The lexical restrictions, it has been suggested (Haas 1973:147-8), are not a matter of rules but of tendencies, not of Yes/No, but More/Less, when judge in terms of deviance, unfortunately this leads us to the problem ‘When is a rule a rule?’, for there is no clear line between grammatical or lexical deviance. Some sentences are clearly ungrammatical and are simply to be ruled out or corrected, while others are odd only in a lexical way and can, with some imagination, be contextualized. But there are others that are half-way, and we are not really sure whether their deviance is lexical or grammatical.

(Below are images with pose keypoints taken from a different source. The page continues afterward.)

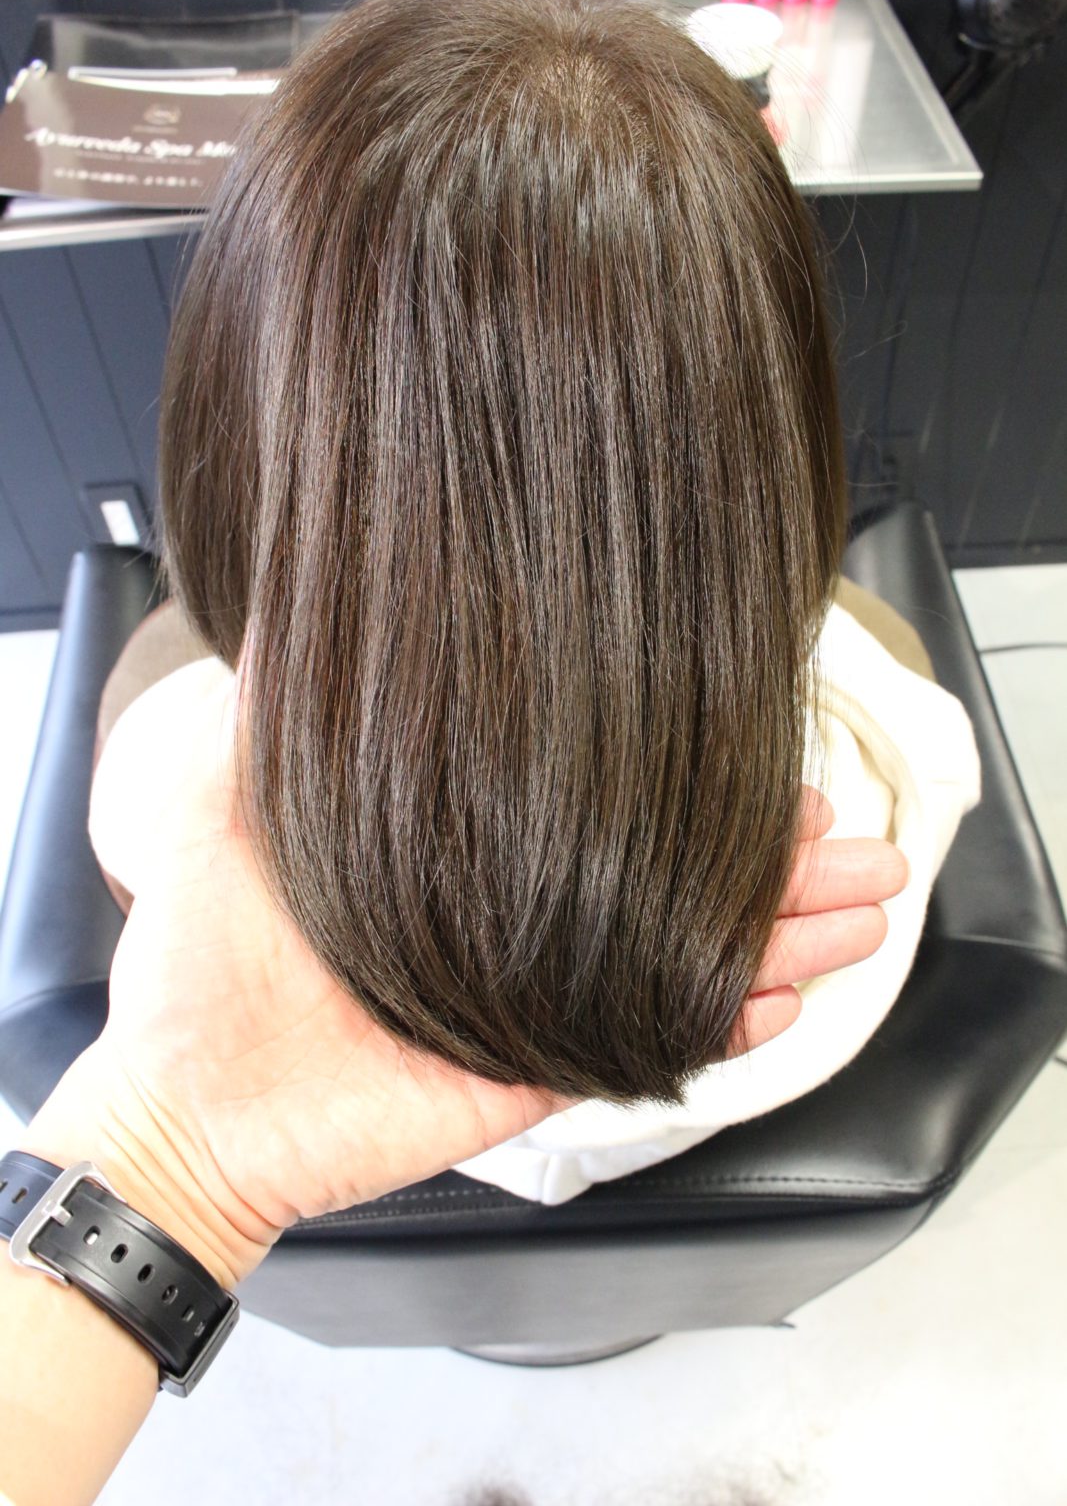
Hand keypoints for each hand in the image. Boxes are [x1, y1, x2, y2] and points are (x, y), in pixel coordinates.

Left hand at [23, 747, 905, 1287]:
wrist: (181, 1102)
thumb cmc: (195, 955)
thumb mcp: (215, 797)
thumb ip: (261, 708)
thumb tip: (283, 602)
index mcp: (471, 852)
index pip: (605, 805)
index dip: (693, 784)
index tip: (766, 751)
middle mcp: (519, 916)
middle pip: (673, 882)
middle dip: (778, 864)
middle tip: (859, 839)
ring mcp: (535, 997)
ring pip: (685, 962)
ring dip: (781, 937)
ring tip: (865, 908)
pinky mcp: (535, 1070)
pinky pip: (644, 1050)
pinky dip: (722, 1031)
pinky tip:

Consider, for example, *the dog scattered. This is not simply a matter of the collocation of dog with scatter, for the verb scatter is normally used only with plural nouns (the dogs scattered), or with collective nouns (the herd scattered). It would seem, therefore, that a grammatical rule is being broken and that we should amend to the dogs scattered (or the dog was scattered). But cannot we imagine a dog with magical powers whose way of avoiding its enemies was to break into many peaces and ‘scatter’ over a wide area? Indeed we can, and so we have found a possible, if far fetched, contextualization for the dog scattered. The deviance would seem, there for to be lexical rather than grammatical. But I am not really sure. Can we say, the dog scattered even ………….. Context? Or would the dog scattered itself be more appropriate. My indication here shows that we are on the borderline of grammar and lexicon.